Quick Veggie Frittata Brunch
2 servings. Ready in 15 min.
Ingredients
Butter, No Salt, 2 tablespoon (28 g)
Chestnut Mushrooms, Fresh, 2 cup (202 g)
Tomato, Fresh, 2 tomato (248 g)
Raw Egg, 4 large (200 g)
Mature Cheddar Cheese, 0.75 cup, shredded (85 g)
Parsley, 1 cup (61 g)
Himalayan Salt, 0.25 tsp (1 g)
Black Pepper, 1 tsp, ground (2 g)
Method 1. Preheat the grill to high. 2. Melt the butter in a medium, non-stick frying pan over a medium heat. Add the chestnut mushrooms & tomatoes. Cook for 3-4 minutes, stirring constantly, until just softened. Tip into a bowl & set aside. 3. In a large bowl, lightly beat the eggs with 1 tablespoon water. Stir in the Cheddar, parsley, mushrooms only. Season & mix together. 4. Melt the extra butter in the frying pan over a medium-low heat.
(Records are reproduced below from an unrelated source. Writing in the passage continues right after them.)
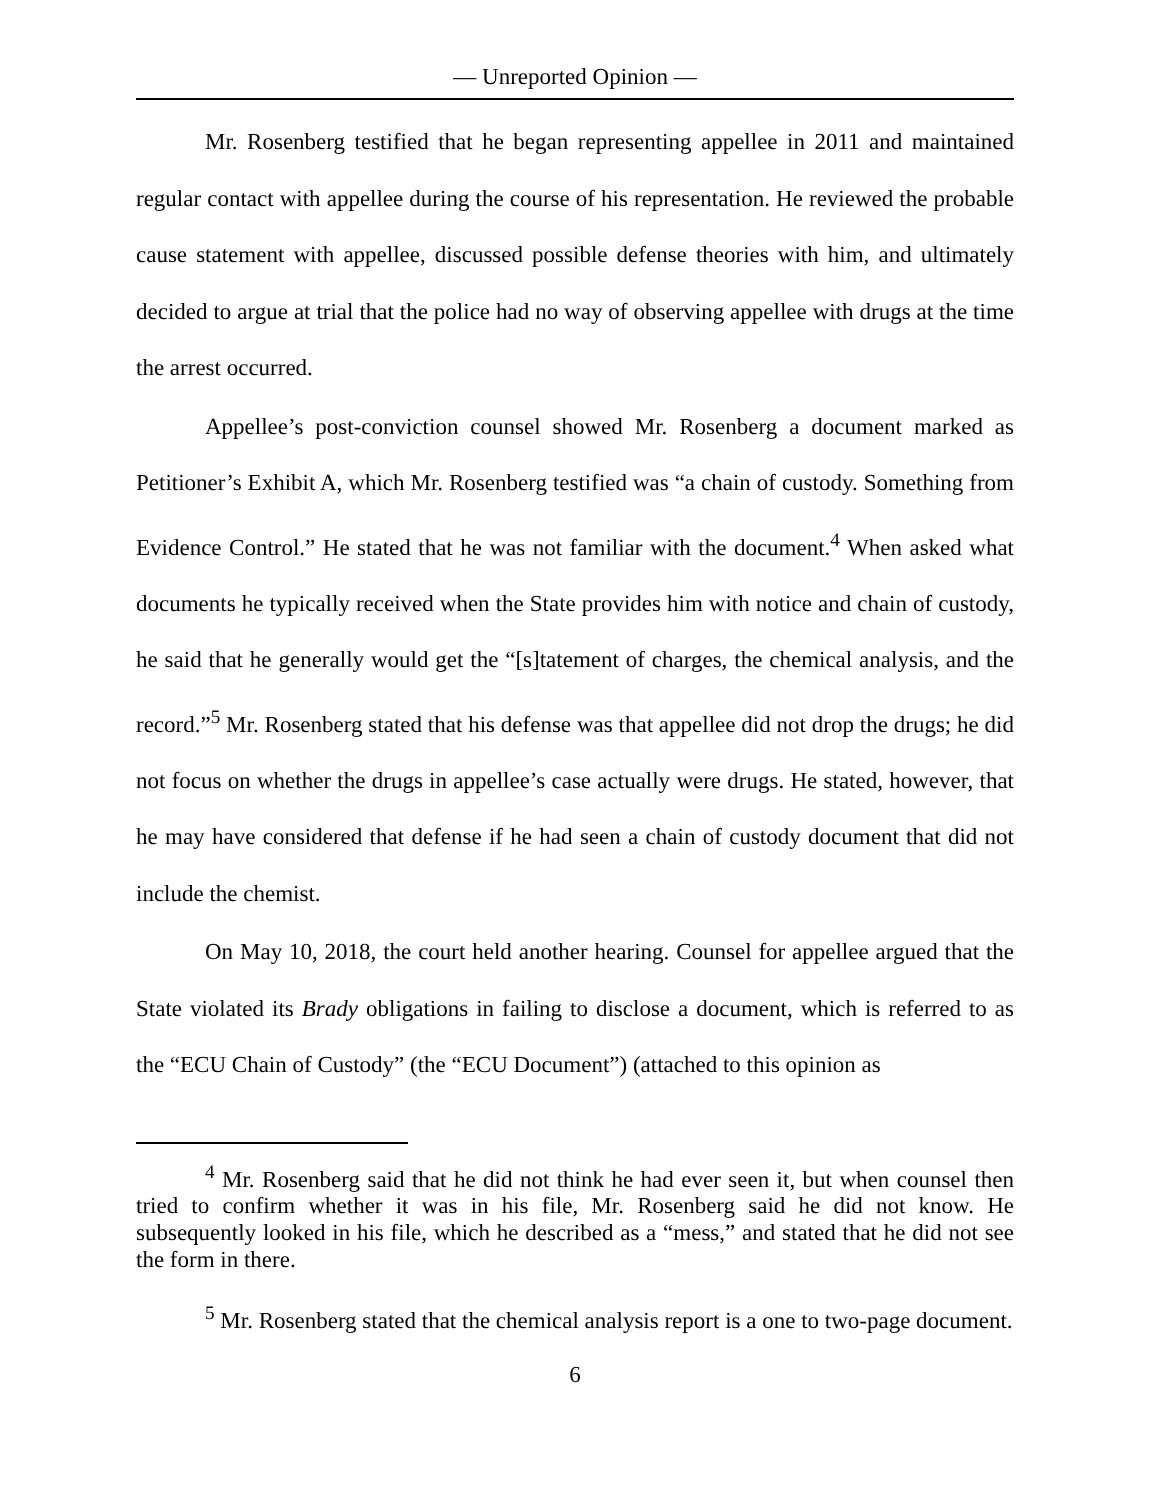— Unreported Opinion —
Mr. Rosenberg testified that he began representing appellee in 2011 and maintained regular contact with appellee during the course of his representation. He reviewed the probable cause statement with appellee, discussed possible defense theories with him, and ultimately decided to argue at trial that the police had no way of observing appellee with drugs at the time the arrest occurred.
Appellee’s post-conviction counsel showed Mr. Rosenberg a document marked as Petitioner’s Exhibit A, which Mr. Rosenberg testified was “a chain of custody. Something from Evidence Control.” He stated that he was not familiar with the document.<sup>4</sup> When asked what documents he typically received when the State provides him with notice and chain of custody, he said that he generally would get the “[s]tatement of charges, the chemical analysis, and the record.”<sup>5</sup> Mr. Rosenberg stated that his defense was that appellee did not drop the drugs; he did not focus on whether the drugs in appellee’s case actually were drugs. He stated, however, that he may have considered that defense if he had seen a chain of custody document that did not include the chemist.
On May 10, 2018, the court held another hearing. Counsel for appellee argued that the State violated its Brady obligations in failing to disclose a document, which is referred to as the “ECU Chain of Custody” (the “ECU Document”) (attached to this opinion as
<sup>4</sup> Mr. Rosenberg said that he did not think he had ever seen it, but when counsel then tried to confirm whether it was in his file, Mr. Rosenberg said he did not know. He subsequently looked in his file, which he described as a “mess,” and stated that he did not see the form in there.
<sup>5</sup> Mr. Rosenberg stated that the chemical analysis report is a one to two-page document.
6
Add the egg mixture, stir briefly, then cook for 6-8 minutes, or until golden underneath & nearly set. 5. Pop under the hot grill for 3-4 minutes, until just set & turning golden on top. Slide onto a board, cut in half & serve with a dressed green salad & the quartered cooked tomatoes.